Exercise details | The listing below must be duplicated in full, with nothing altered.

Task material |
════════════════════
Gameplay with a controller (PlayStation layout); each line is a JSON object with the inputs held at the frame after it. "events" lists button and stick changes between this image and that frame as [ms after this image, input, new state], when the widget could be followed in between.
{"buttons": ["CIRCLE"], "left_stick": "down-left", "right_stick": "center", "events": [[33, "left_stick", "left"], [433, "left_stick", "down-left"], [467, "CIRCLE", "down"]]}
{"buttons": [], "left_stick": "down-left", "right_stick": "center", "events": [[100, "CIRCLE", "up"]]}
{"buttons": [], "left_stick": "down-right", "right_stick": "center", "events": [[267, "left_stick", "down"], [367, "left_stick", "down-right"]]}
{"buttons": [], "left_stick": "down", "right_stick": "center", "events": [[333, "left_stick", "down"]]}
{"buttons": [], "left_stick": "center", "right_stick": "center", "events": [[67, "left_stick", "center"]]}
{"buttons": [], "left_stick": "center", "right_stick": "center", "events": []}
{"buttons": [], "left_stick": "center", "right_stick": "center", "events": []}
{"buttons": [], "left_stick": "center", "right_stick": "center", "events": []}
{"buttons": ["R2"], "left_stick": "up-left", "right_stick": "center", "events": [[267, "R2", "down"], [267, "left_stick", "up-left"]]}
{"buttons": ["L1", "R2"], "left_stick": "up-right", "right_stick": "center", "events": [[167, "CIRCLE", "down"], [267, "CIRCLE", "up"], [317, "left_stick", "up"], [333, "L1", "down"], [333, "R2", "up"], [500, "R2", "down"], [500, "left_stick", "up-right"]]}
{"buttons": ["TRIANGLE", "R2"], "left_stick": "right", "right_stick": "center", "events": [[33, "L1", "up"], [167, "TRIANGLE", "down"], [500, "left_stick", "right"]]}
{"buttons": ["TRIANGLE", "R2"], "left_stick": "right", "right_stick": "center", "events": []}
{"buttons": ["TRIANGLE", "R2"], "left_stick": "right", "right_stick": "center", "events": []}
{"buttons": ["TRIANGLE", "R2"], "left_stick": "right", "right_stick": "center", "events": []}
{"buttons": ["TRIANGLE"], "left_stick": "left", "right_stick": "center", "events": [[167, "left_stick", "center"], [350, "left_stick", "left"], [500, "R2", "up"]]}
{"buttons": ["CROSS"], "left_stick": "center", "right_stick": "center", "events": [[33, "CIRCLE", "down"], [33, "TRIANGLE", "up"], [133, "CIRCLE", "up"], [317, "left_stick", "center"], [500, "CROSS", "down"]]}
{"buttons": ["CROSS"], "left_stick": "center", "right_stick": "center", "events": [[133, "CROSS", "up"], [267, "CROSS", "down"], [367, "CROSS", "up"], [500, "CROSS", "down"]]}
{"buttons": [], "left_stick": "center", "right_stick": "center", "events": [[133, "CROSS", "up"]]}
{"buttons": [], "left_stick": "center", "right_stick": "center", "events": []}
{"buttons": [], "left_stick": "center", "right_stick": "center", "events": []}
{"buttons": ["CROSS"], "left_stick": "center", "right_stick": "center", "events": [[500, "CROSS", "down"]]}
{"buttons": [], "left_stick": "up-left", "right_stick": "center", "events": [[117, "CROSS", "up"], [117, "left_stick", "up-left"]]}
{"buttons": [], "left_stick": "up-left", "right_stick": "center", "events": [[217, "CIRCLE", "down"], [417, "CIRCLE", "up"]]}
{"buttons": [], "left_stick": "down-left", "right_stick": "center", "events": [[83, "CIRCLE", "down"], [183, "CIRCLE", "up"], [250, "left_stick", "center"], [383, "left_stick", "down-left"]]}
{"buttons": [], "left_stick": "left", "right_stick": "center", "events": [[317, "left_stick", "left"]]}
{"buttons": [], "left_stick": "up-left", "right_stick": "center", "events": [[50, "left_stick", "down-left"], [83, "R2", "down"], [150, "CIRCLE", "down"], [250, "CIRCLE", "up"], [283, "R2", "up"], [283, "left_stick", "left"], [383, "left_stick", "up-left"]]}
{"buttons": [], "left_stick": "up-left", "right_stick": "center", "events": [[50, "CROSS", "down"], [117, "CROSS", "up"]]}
════════════════════
The completed task |
Gameplay with a controller (PlayStation layout); each line is a JSON object with the inputs held at the frame after it. "events" lists button and stick changes between this image and that frame as [ms after this image, input, new state], when the widget could be followed in between.
{"buttons": ["CIRCLE"], "left_stick": "down-left", "right_stick": "center", "events": [[33, "left_stick", "left"], [433, "left_stick", "down-left"], [467, "CIRCLE", "down"]]}
{"buttons": [], "left_stick": "down-left", "right_stick": "center", "events": [[100, "CIRCLE", "up"]]}
{"buttons": [], "left_stick": "down-right", "right_stick": "center", "events": [[267, "left_stick", "down"], [367, "left_stick", "down-right"]]}
{"buttons": [], "left_stick": "down", "right_stick": "center", "events": [[333, "left_stick", "down"]]}
{"buttons": [], "left_stick": "center", "right_stick": "center", "events": [[67, "left_stick", "center"]]}
{"buttons": [], "left_stick": "center", "right_stick": "center", "events": []}
{"buttons": [], "left_stick": "center", "right_stick": "center", "events": []}
{"buttons": [], "left_stick": "center", "right_stick": "center", "events": []}
{"buttons": ["R2"], "left_stick": "up-left", "right_stick": "center", "events": [[267, "R2", "down"], [267, "left_stick", "up-left"]]}
{"buttons": ["L1", "R2"], "left_stick": "up-right", "right_stick": "center", "events": [[167, "CIRCLE", "down"], [267, "CIRCLE", "up"], [317, "left_stick", "up"], [333, "L1", "down"], [333, "R2", "up"], [500, "R2", "down"], [500, "left_stick", "up-right"]]}
{"buttons": ["TRIANGLE", "R2"], "left_stick": "right", "right_stick": "center", "events": [[33, "L1", "up"], [167, "TRIANGLE", "down"], [500, "left_stick", "right"]]}
{"buttons": ["TRIANGLE", "R2"], "left_stick": "right", "right_stick": "center", "events": []}
{"buttons": ["TRIANGLE", "R2"], "left_stick": "right", "right_stick": "center", "events": []}
{"buttons": ["TRIANGLE", "R2"], "left_stick": "right", "right_stick": "center", "events": []}
{"buttons": ["TRIANGLE"], "left_stick": "left", "right_stick": "center", "events": [[167, "left_stick", "center"], [350, "left_stick", "left"], [500, "R2", "up"]]}
{"buttons": ["CROSS"], "left_stick": "center", "right_stick": "center", "events": [[33, "CIRCLE", "down"], [33, "TRIANGLE", "up"], [133, "CIRCLE", "up"], [317, "left_stick", "center"], [500, "CROSS", "down"]]}
{"buttons": ["CROSS"], "left_stick": "center", "right_stick": "center", "events": [[133, "CROSS", "up"], [267, "CROSS", "down"], [367, "CROSS", "up"], [500, "CROSS", "down"]]}
{"buttons": [], "left_stick": "center", "right_stick": "center", "events": [[133, "CROSS", "up"]]}
{"buttons": [], "left_stick": "center", "right_stick": "center", "events": []}
{"buttons": [], "left_stick": "center", "right_stick": "center", "events": []}
{"buttons": ["CROSS"], "left_stick": "center", "right_stick": "center", "events": [[500, "CROSS", "down"]]}
{"buttons": [], "left_stick": "up-left", "right_stick": "center", "events": [[117, "CROSS", "up"], [117, "left_stick", "up-left"]]}
{"buttons": [], "left_stick": "up-left", "right_stick": "center", "events": [[217, "CIRCLE", "down"], [417, "CIRCLE", "up"]]}
{"buttons": [], "left_stick": "down-left", "right_stick": "center", "events": [[83, "CIRCLE", "down"], [183, "CIRCLE", "up"], [250, "left_stick", "center"], [383, "left_stick", "down-left"]]}
{"buttons": [], "left_stick": "left", "right_stick": "center", "events": [[317, "left_stick", "left"]]}
{"buttons": [], "left_stick": "up-left", "right_stick": "center", "events": [[50, "left_stick", "down-left"], [83, "R2", "down"], [150, "CIRCLE", "down"], [250, "CIRCLE", "up"], [283, "R2", "up"], [283, "left_stick", "left"], [383, "left_stick", "up-left"]]}
{"buttons": [], "left_stick": "up-left", "right_stick": "center", "events": [[50, "CROSS", "down"], [117, "CROSS", "up"]]}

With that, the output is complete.